The leaders of the free world aren’t going to adopt kill criteria when it comes to problems like overshoot and overconsumption—not unless someone makes them. Listen to the way the tech dudes talk. Look at all the money they’re investing in projects that aren’t going to save the planet.
It’s bad enough when the rich and powerful don’t know when to quit. It’s even worse when they insulate themselves from the cost of their failure. These days, it doesn’t matter if they make bad decisions. They’ve amassed so much wealth and implemented so many unfair, unethical, and corrupt policies that they’ve completely bypassed failure. It’s easy, because they’re not using their own capital and labor anymore. They get subsidies and loans via taxes we pay. They get to exploit our time, energy, and labor. When they fail, we pay the price.
They pay nothing.
Imagine if Alex Honnold didn’t die if he fell at El Capitan. What if his failures simply resulted in death and injury for someone else?

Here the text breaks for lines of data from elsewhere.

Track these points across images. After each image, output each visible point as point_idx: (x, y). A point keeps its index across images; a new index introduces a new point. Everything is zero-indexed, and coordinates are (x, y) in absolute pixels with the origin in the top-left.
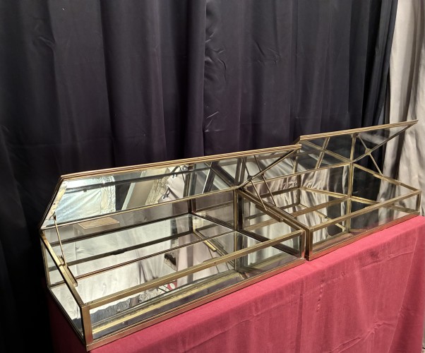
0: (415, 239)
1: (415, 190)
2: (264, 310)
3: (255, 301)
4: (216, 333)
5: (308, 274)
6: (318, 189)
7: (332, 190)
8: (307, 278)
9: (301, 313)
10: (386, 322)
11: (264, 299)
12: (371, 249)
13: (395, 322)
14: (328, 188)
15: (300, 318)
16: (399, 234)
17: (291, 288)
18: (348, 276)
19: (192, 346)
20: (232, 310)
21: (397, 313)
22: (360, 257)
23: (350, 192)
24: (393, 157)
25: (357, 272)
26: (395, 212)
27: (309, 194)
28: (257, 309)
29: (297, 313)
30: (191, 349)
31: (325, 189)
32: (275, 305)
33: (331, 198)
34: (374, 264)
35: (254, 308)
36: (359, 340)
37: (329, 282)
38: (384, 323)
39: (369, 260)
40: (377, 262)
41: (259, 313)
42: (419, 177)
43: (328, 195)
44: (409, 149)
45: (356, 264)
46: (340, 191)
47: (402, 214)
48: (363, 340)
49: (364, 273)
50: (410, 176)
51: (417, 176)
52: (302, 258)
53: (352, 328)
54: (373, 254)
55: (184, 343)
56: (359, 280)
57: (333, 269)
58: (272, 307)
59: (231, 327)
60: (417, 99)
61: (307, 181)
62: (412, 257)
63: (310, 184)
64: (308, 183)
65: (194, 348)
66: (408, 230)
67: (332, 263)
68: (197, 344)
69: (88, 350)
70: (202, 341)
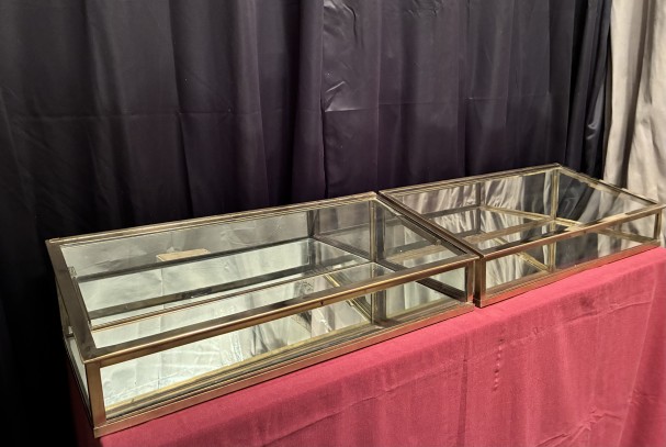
0: (652, 282)
1: (651, 203)
2: (402, 383)
3: (387, 367)
4: (318, 418)
5: (476, 327)
6: (509, 208)
7: (528, 209)
8: (474, 333)
9: (464, 391)
10: (610, 413)
11: (401, 365)
12: (582, 294)
13: (625, 413)
14: (522, 206)
15: (464, 399)
16: (626, 272)
17: (448, 348)
18: (543, 333)
19: (277, 436)
20: (347, 380)
21: (627, 399)
22: (564, 305)
23: (554, 211)
24: (618, 159)
25: (560, 329)
26: (624, 242)
27: (495, 216)
28: (390, 381)
29: (459, 390)
30: (274, 442)
31: (518, 207)
32: (421, 375)
33: (526, 221)
34: (586, 318)
35: (384, 379)
36: (563, 439)
37: (514, 343)
38: (606, 415)
39: (579, 310)
40: (591, 314)
41: (393, 387)
42: (659, 189)
43: (522, 218)
44: (641, 146)
45: (559, 316)
46: (542, 212)
48: (570, 439)
49: (571, 331)
50: (645, 188)
51: (655, 188)
52: (469, 302)
53: (554, 419)
54: (585, 301)
55: (261, 429)
56: (563, 341)
57: (517, 321)
58: (416, 377)
59: (344, 408)
60: (653, 71)
61: (493, 198)
62: (649, 311)
63: (497, 202)
64: (496, 200)
65: (279, 440)
66: (642, 266)
67: (517, 312)
68: (285, 433)
69: (96, 436)
70: (294, 428)
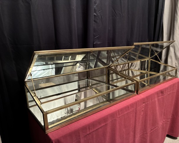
0: (176, 87)
1: (174, 68)
2: (122, 115)
3: (118, 111)
4: (103, 125)
5: (138, 99)
6: (136, 69)
7: (141, 70)
8: (138, 101)
9: (136, 116)
10: (166, 120)
11: (122, 110)
12: (161, 90)
13: (169, 120)
14: (140, 69)
15: (136, 119)
16: (171, 84)
17: (132, 105)
18: (153, 101)
19: (93, 130)
20: (109, 115)
21: (170, 116)
22: (157, 93)
23: (149, 70)
24: (165, 56)
25: (156, 99)
26: (167, 77)
27: (132, 72)
28: (119, 114)
29: (134, 116)
31: (139, 69)
32: (126, 112)
33: (141, 73)
34: (162, 96)
35: (118, 114)
36: (157, 127)
37: (146, 103)
38: (166, 121)
39: (160, 94)
40: (163, 95)
41: (120, 116)
42: (175, 63)
43: (140, 72)
44: (171, 52)
45: (156, 96)
46: (145, 70)
47: (170, 78)
48: (158, 127)
49: (158, 100)
50: (172, 63)
51: (174, 63)
52: (135, 93)
53: (154, 123)
54: (162, 92)
55: (89, 129)
56: (157, 102)
57: (148, 98)
58: (125, 113)
59: (109, 122)
60: (174, 33)
61: (131, 67)
62: (175, 94)
63: (133, 68)
64: (132, 68)
65: (93, 131)
66: (174, 83)
67: (147, 95)
68: (95, 130)
69: (46, 133)
70: (97, 128)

How many times would he try?
Maybe Alex Honnold himself is a good person who wouldn’t take advantage of a situation like that. But that’s the situation humanity has found itself in. Entrapment in escalating conflicts has even become a way to make money for several different industries, especially defense. There’s always a ton of profit to be made from someone else’s refusal to quit when they should.
It's easy to go around chanting "never give up" when you have endless access to government contracts, forgivable loans, a disposable workforce, and rich parents. They think they're like Alex Honnold, except they're not free-soloing El Capitan without a rope. They're just pretending.
We're the rope.
Hey, I resemble this essay! Well, at least when it comes to career. I've quit a number of jobs when they were no longer working, one profession, and one long term relationship. I regret none of these decisions, neither in taking the opportunities when they arose, nor in the decision to change. The sunk cost fallacy can be a big problem but it can be overcome.
Security is mostly a superstition. It does not exist in nature, nor do the children of men as a whole experience it. [ ... ] Life is either a daring adventure or nothing. To keep our faces toward change and behave like free spirits in the presence of fate is strength undefeatable.
- Hellen Keller, 1940
I am afraid, I am one of those non-quitters. I don't know how many times I have started something and stayed the course when I should have stopped and took a step back.
Then there were the rare times when I did stop and realize that continuing was futile. But mostly, I pushed through the pain, whether it was physical or mental, to complete the objective. I blame that on my military training.
I am better at evaluating now but it took me most of my life to figure it out.